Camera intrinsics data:
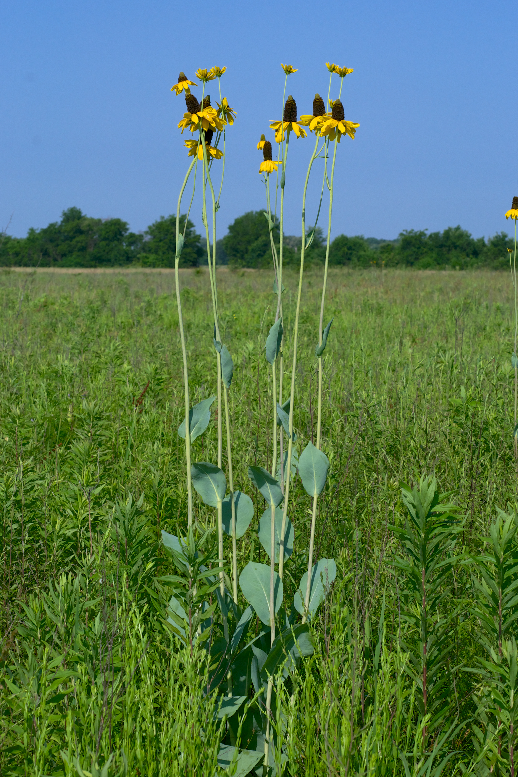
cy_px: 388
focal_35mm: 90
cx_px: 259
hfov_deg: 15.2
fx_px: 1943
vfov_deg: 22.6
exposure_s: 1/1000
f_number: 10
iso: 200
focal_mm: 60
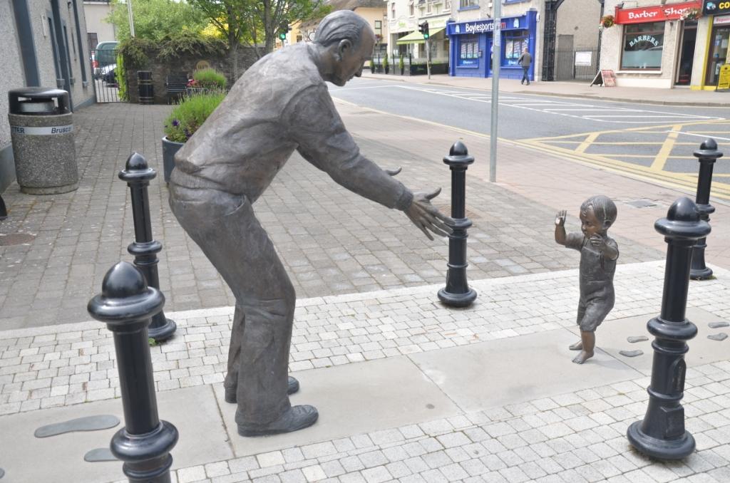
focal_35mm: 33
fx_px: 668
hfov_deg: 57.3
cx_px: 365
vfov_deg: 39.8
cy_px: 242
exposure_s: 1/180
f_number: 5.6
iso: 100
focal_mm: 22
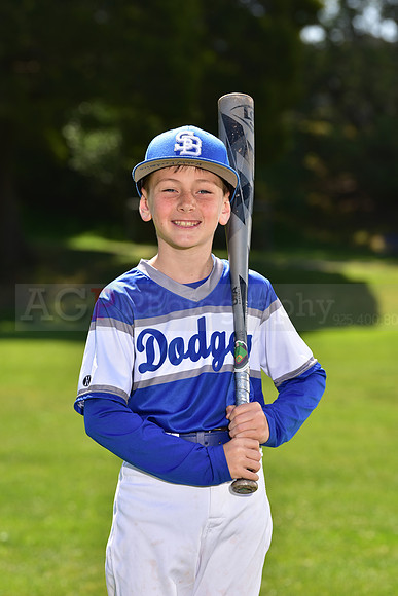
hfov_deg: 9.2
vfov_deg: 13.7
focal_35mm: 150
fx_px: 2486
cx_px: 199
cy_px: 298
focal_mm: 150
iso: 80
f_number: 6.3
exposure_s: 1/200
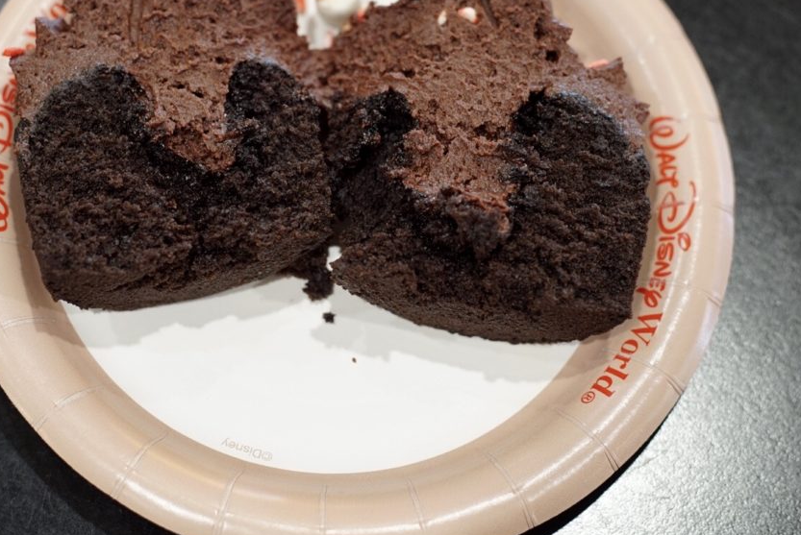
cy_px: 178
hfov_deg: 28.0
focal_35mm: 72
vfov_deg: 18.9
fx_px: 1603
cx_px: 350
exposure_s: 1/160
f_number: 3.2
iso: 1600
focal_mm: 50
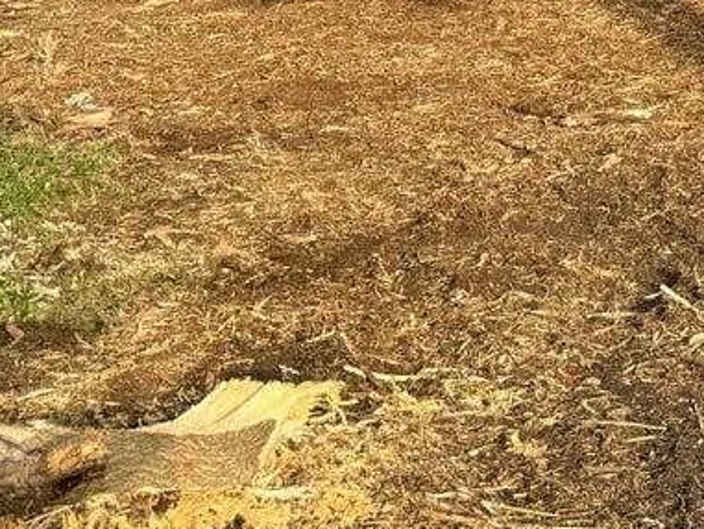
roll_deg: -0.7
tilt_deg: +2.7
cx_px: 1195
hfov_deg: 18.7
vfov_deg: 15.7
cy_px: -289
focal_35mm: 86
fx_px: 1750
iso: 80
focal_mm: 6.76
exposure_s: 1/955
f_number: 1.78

* * *

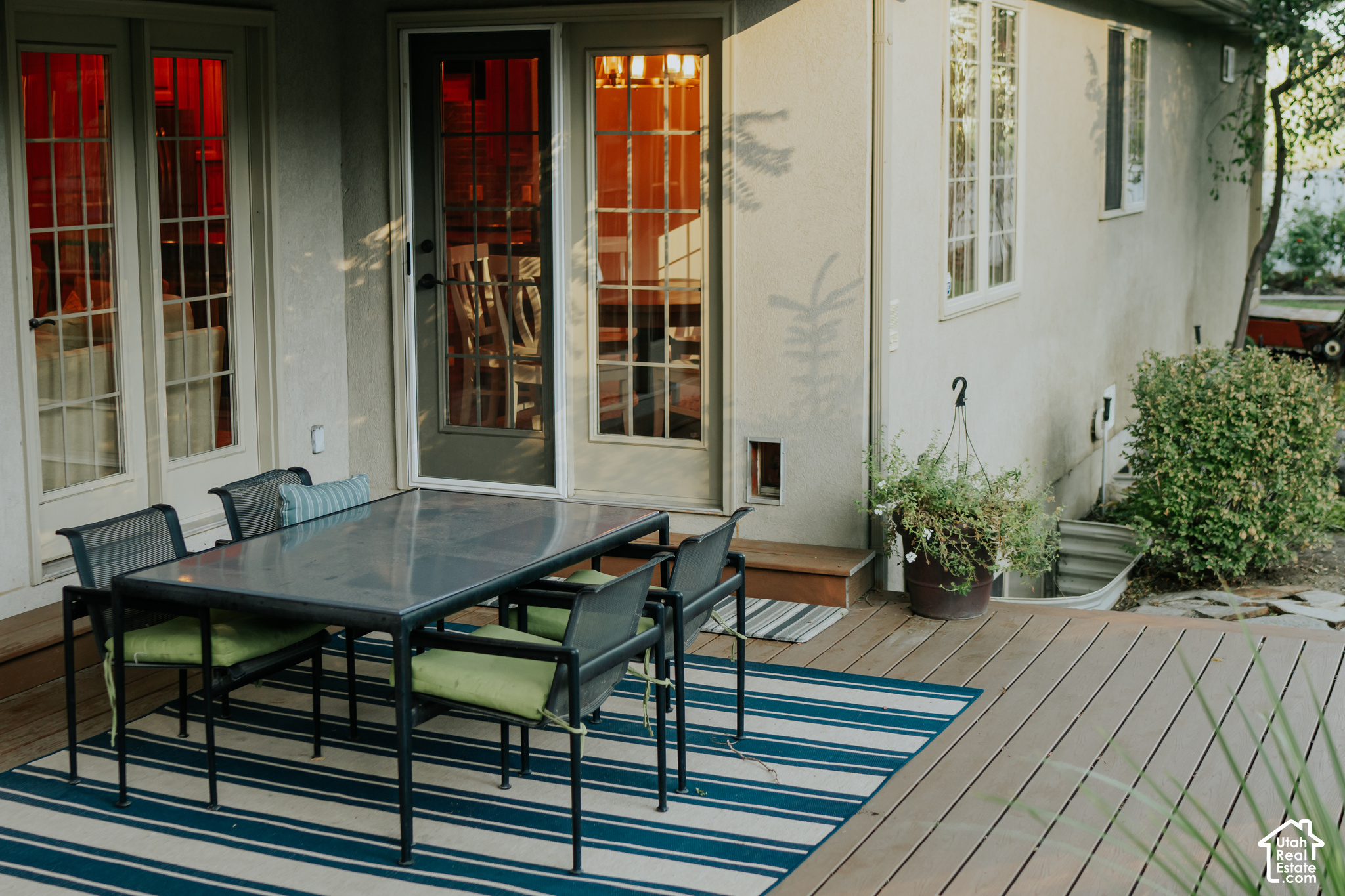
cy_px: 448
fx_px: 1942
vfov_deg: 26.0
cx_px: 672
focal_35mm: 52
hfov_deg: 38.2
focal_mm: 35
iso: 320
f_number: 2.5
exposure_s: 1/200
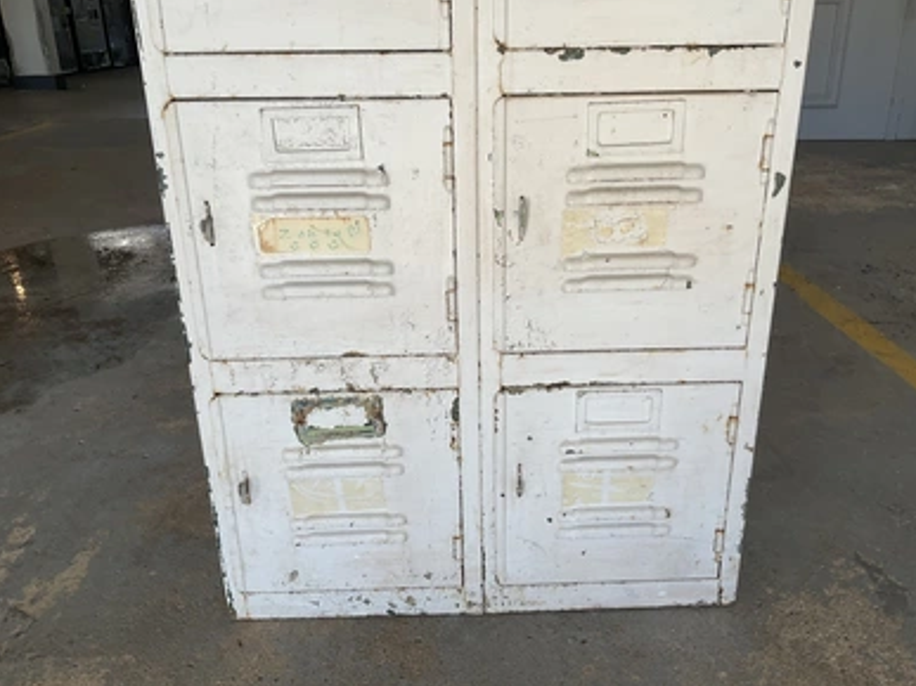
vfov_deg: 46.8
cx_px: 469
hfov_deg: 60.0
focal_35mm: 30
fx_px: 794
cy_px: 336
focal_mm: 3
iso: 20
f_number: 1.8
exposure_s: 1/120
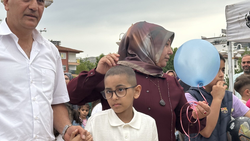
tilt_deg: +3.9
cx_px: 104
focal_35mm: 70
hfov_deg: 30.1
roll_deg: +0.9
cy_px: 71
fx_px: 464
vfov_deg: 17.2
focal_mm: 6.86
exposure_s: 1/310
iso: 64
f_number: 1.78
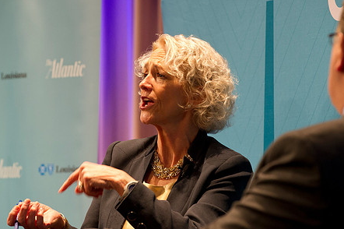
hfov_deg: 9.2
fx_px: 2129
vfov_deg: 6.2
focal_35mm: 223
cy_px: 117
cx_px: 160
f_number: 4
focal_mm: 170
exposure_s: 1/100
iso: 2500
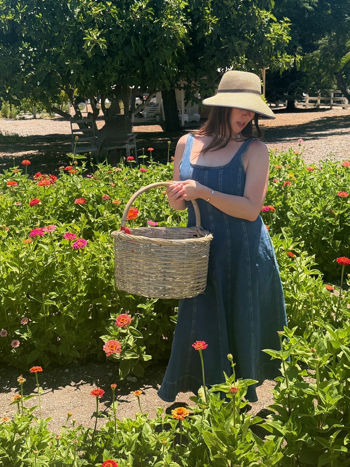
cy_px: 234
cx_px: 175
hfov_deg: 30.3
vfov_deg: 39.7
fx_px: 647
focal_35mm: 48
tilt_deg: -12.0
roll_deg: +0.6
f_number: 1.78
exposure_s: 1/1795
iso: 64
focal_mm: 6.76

## Task instructions
Would you give again, exactly, the lines in the data above that run from the line containing "vfov_deg: 13.7" to the line containing "focal_35mm: 86"? Include both ends and no pictures.

## Answer to this exercise
vfov_deg: 13.7
focal_35mm: 150
fx_px: 2486
cx_px: 199
cy_px: 298
focal_mm: 150
iso: 80
f_number: 6.3
exposure_s: 1/200
cy_px: 178
hfov_deg: 28.0
focal_35mm: 72
vfov_deg: 18.9
fx_px: 1603
cx_px: 350
exposure_s: 1/160
f_number: 3.2
iso: 1600
focal_mm: 50
roll_deg: -0.7
tilt_deg: +2.7
cx_px: 1195
hfov_deg: 18.7
vfov_deg: 15.7
cy_px: -289
focal_35mm: 86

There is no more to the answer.